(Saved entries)
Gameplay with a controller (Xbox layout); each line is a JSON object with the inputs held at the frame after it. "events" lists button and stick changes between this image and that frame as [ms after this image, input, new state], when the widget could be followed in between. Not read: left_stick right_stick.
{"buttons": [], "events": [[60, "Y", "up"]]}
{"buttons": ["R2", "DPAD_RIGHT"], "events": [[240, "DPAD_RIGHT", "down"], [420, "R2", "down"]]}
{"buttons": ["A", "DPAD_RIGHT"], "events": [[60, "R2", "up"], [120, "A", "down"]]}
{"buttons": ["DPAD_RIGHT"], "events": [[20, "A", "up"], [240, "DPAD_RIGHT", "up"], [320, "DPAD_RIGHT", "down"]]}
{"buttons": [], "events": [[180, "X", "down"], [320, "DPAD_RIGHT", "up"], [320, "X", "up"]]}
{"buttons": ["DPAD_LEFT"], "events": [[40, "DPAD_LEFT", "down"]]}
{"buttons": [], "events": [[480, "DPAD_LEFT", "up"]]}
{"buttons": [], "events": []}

ASSIGNMENT:
Find every line in the records that has the word "buttons". Copy those lines.

WRITTEN REPLY:
{"buttons": [], "events": [[60, "Y", "up"]]}
{"buttons": ["R2", "DPAD_RIGHT"], "events": [[240, "DPAD_RIGHT", "down"], [420, "R2", "down"]]}
{"buttons": ["A", "DPAD_RIGHT"], "events": [[60, "R2", "up"], [120, "A", "down"]]}
{"buttons": ["DPAD_RIGHT"], "events": [[20, "A", "up"], [240, "DPAD_RIGHT", "up"], [320, "DPAD_RIGHT", "down"]]}
{"buttons": [], "events": [[180, "X", "down"], [320, "DPAD_RIGHT", "up"], [320, "X", "up"]]}
{"buttons": ["DPAD_LEFT"], "events": [[40, "DPAD_LEFT", "down"]]}
{"buttons": [], "events": [[480, "DPAD_LEFT", "up"]]}
{"buttons": [], "events": []}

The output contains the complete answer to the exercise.